I am somewhat more skeptical. First, it is unfortunate that the Supreme Court does not mention the UNGPs in its considerations, or the human rights framework in general. Given that the parties’ submissions had not relied on the international context, the Court was within its right to do so; but it was highlighted in the intervention by the International Commission of Jurists and the CORE coalition, which the Court chose not to engage with. The Court thereby ignores that from the perspective of international human rights law, it is an organ of the state that can help discharge the state’s obligations and responsibilities – including the obligation to prevent denial of justice.

Second, the burden is on the claimants to show that there is a risk that they cannot obtain substantial justice in the alternate forum. Like the lower courts, the Supreme Court notes that this assessment has to be made with restraint on accounts of comity towards the foreign legal system [paras. 96-97]. That requires the claimants to present ‘cogent evidence’ that there is such a risk, although the Court does not elaborate when that evidence may be sufficient. Because avoiding the risk of irreconcilable judgments is no longer a “trump card” in favor of England as the appropriate forum, this introduces an additional hurdle for claimants looking for access to justice.

Third, under the ‘necessary and proper party’ gateway, courts are only required to examine access to justice issues if they have already established that (a) there is an arguable claim against a UK-domiciled defendant, such as a parent company, and (b) that there is an alternate forum that is more closely connected to the case. A court may thus conclude that there is no access to justice for the claimants in a foreign forum, but nevertheless not find jurisdiction over a foreign subsidiary for lack of a sufficiently well-argued claim against an anchor defendant.

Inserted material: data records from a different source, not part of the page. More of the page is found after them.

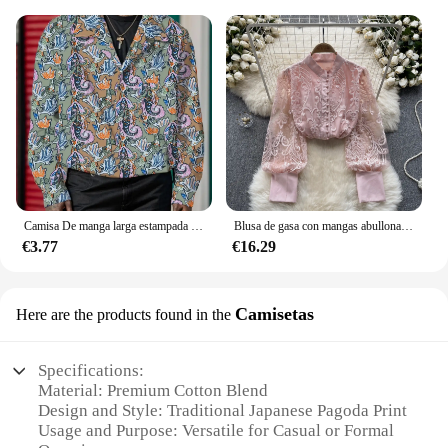
Camisa De manga larga estampada para Hombre, ropa informal, Primavera, Y2k
Blusa de gasa con mangas abullonadas bordadas para Mujer, Blusas de oficina, Camisas lisas ahuecadas, primavera, envío directo
€3.77
€16.29
Camisetas
Here are the products found in the
Specifications:
Material: Premium Cotton Blend
Design and Style: Traditional Japanese Pagoda Print
Usage and Purpose: Versatile for Casual or Formal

Indeed, in AAA v. Unilever Plc and anor, Justice Lang writing for the High Court came to just that conclusion. Having already held that there was no arguable case against the English anchor defendant under the ‘necessary and proper party’ test, Laing J also examined whether the claimants could obtain substantial justice in Kenya, the more appropriate forum. She observed that due to the claimants’ legitimate fear for their safety if they would pursue their claims there, significant corruption issues in the Kenyan judiciary and lack of adequate funding for their case, there was a real risk that they could not obtain substantial justice [AAA v. Unilever, para. 172]. This effectively means that the claimants will very likely face denial of justice, which I would submit is an absurd conclusion for a court to reach.

How then to resolve this? One possibility is to further centralize access to justice as a relevant factor in the assertion of jurisdiction, by adopting forum necessitatis (or forum of necessity)as a ground for jurisdiction. As I have argued elsewhere, forum necessitatis is already common in most continental European jurisdictions and in Canada. A court can exercise necessity jurisdiction over a case if it is either impossible or unreasonable to bring the case in its more natural forum, and there is some connection to the state exercising forum necessitatis. The ‘impossibility and unreasonableness’ criterion could be satisfied with the same evidence that there is a risk of not obtaining substantial justice, whereas the connectivity requirement could be satisfied through the presence of a closely involved parent company domiciled in the state exercising necessity jurisdiction.

Of course it was not up to the Supreme Court to change the Civil Procedure Rules to accommodate cases like Vedanta v. Lungowe, or any other foreign direct liability case. It is however up to the United Kingdom as a state party to several core human rights treaties, to consider whether it can provide a residual forum, or leave foreign victims of harmful acts by corporations to face denial of justice.